A 2019 data breach affecting the personal information of more than 100 million credit card customers and credit card applicants of Capital One has yielded an $80 million civil money penalty for the bank and cease-and-desist orders against both the bank and its holding company, federal regulators said Thursday.
The Federal Reserve entered into a consent cease-and-desist order with the holding company, Capital One Financial Corporation of McLean, Va., that requires the firm to enhance its risk-management program and related governance and controls, specifically around cybersecurity and information security. Meanwhile, Capital One N.A. and Capital One Bank N.A. (USA) – referred to together as the “Bank” – have signed a C&D order with the Office of the Comptroller of the Currency (OCC) and agreed to pay an $80 million CMP.

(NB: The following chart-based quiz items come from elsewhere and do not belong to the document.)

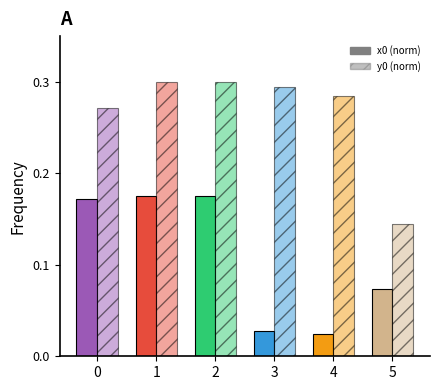

What is the value of the y0 (norm) bar at the 6th from the left?

0.1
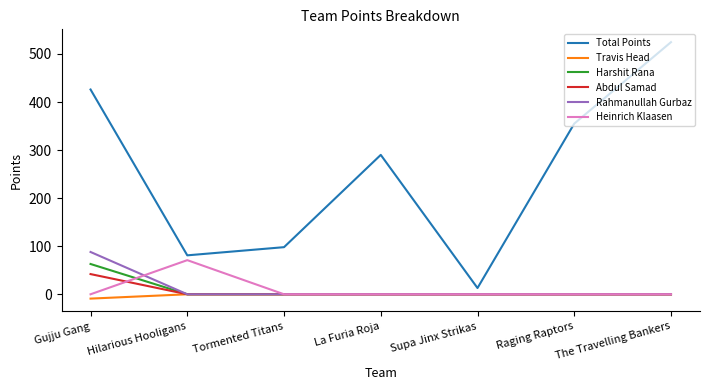

What is the difference between the highest and lowest values at Gujju Gang?

435.0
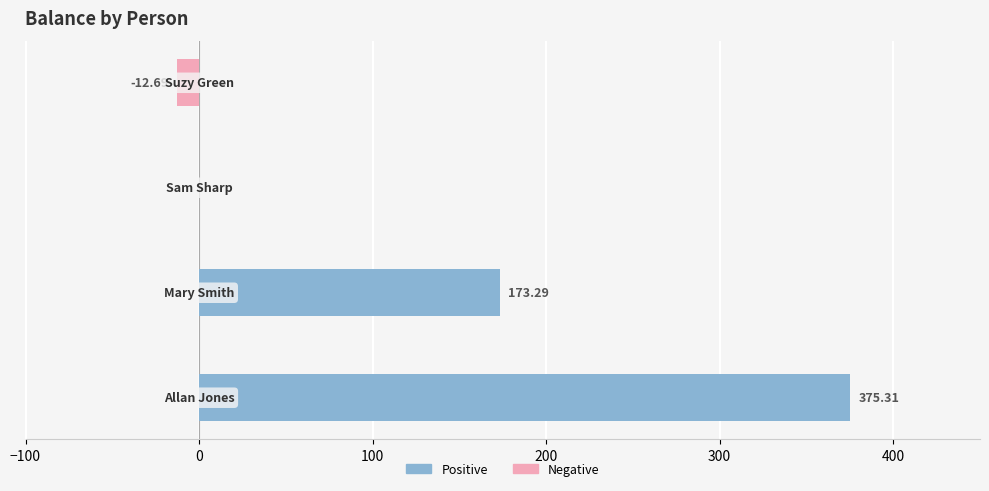

Between −100 and 100, which series saw the biggest shift?

Positive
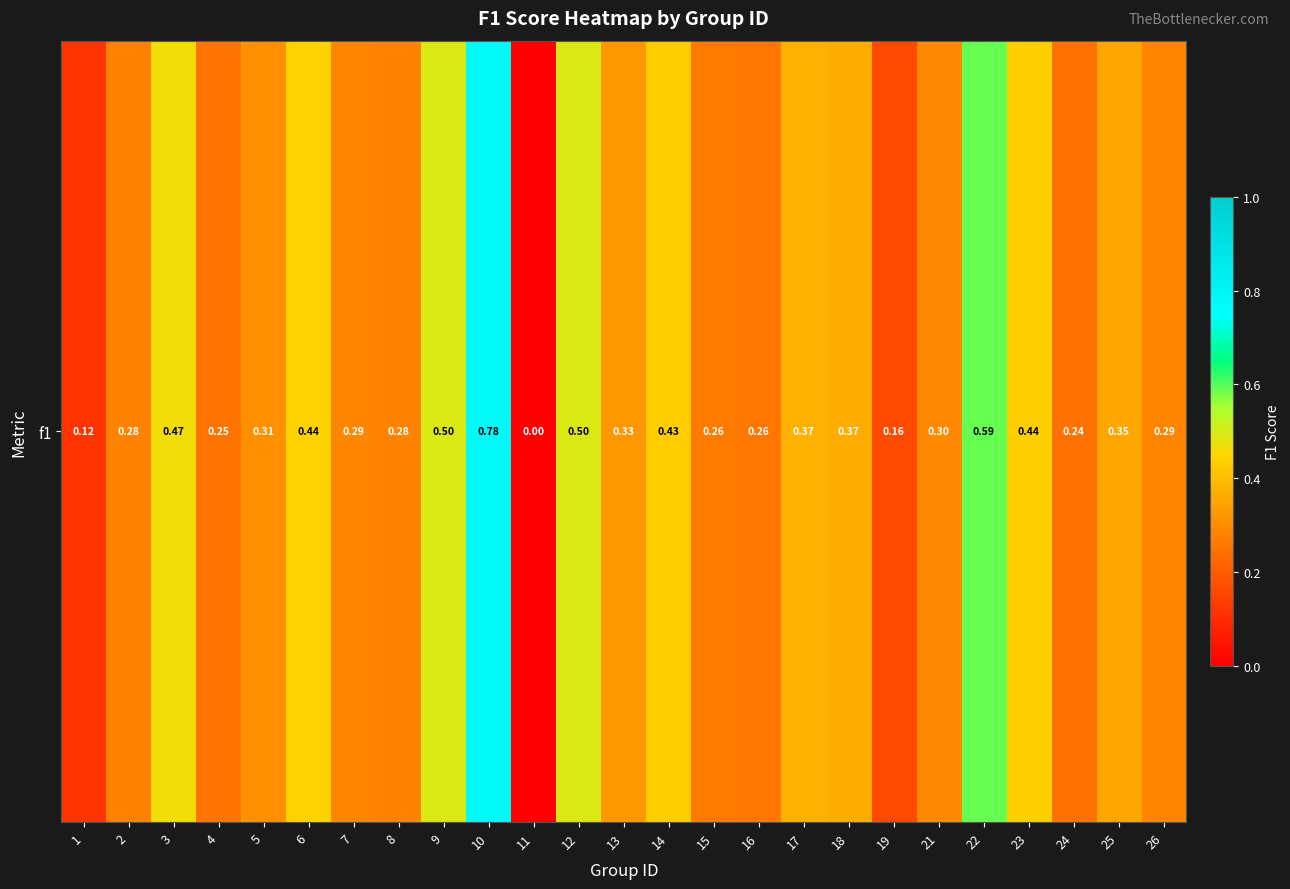

Where is the data nearest to the value 0?

11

The OCC, in its orders, stated that in or around 2015, the bank failed to establish effective risk assessment processes prior to migrating its information technology operations to the cloud operating environment. It said the bank also failed to establish appropriate risk management for the cloud operating environment, including appropriate design and implementation of certain network security controls, adequate data loss prevention controls, and effective dispositioning of alerts.
The orders also cite failures in the bank’s internal audit to identify control weaknesses and gaps in the cloud operating environment and the institution board’s failure to take effective actions to hold management accountable for the issues that the audit did raise.
“By reason of the foregoing conduct, the Bank was in noncompliance with 12 C.F.R. Part 30, Appendix B, “Interagency Guidelines Establishing Information Security Standards,” and engaged in unsafe or unsound practices that were part of a pattern of misconduct,” the OCC said in the CMP order. It said the bank has begun to address the issues raised.
The OCC said in taking action, it “positively considered the bank’s customer notification and remediation efforts,” it said in a release.